ICU (a known CLDR implementation) doesn't use LanguageMatching for Bundle Lookup Matcher either. But, it has its own implementation, which has its own flaws as Mark Davis says in the Fixing Inheritance doc "ICU uses the %%ALIAS element to counteract some of these problems... It doesn’t fix all of them, and the data is not derivable from CLDR."
We also believe ICU's aliases approach is not the best solution. Instead we believe in the following approach, whose result matches LanguageMatching with a score threshold of 100%.

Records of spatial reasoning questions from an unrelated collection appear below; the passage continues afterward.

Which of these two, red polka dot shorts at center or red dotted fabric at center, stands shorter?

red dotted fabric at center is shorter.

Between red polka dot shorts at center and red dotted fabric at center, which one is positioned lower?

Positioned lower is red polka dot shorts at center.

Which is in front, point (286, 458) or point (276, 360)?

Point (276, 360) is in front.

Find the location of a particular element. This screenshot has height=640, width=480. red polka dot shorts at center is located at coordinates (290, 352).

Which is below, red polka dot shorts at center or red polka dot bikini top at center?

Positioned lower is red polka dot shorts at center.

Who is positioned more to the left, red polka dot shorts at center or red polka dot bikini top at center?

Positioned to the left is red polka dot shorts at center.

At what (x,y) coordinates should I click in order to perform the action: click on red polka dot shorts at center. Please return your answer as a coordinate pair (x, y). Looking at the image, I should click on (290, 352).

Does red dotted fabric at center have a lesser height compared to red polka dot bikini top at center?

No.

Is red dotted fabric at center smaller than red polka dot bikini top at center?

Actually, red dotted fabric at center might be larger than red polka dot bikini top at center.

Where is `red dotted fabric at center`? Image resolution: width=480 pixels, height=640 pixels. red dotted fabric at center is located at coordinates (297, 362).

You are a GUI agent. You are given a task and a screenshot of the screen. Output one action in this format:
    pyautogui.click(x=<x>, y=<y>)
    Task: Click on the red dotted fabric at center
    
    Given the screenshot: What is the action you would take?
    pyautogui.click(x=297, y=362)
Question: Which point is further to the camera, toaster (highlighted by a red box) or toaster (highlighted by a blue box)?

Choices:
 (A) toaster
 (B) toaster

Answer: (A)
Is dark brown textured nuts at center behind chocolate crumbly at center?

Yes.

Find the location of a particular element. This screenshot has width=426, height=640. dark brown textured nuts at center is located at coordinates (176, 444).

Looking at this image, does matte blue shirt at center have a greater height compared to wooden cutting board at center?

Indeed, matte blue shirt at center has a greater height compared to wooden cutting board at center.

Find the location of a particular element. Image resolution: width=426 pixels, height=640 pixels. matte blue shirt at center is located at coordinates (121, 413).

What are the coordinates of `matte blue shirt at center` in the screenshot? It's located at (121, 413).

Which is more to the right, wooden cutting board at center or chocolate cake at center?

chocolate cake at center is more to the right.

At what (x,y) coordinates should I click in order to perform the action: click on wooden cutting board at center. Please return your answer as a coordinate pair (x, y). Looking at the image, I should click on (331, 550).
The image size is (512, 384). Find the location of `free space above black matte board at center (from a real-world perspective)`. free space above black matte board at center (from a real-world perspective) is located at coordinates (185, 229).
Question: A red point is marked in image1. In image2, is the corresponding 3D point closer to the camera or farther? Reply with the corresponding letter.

BundleLookupMatcher( requestedLocale, availableBundles )
is used for bundle lookup given an arbitrary requestedLocale
.
- Create a Hash (aka Dictionary or Key-Value-Pair) object, named
availableBundlesMap
, that maps eachavailableBundle
(value) to its respective Remove Likely Subtags result (key). 1. In case of a duplicate key, keep the smaller value, i.e., keep the available bundle locale whose length is the smallest; e.g., keep { "en": "en" } instead of { "en": "en-US" }. - Remove Likely Subtags from
requestedLocale
and letminRequestedLocale
keep its result. - Return
availableBundlesMap[ minRequestedLocale ]
.
This algorithm is faster than LanguageMatching and needs no extra CLDR to be created and maintained (likelySubtags is sufficient). Note the availableBundlesMap
can be cached for improved performance on repeated calls.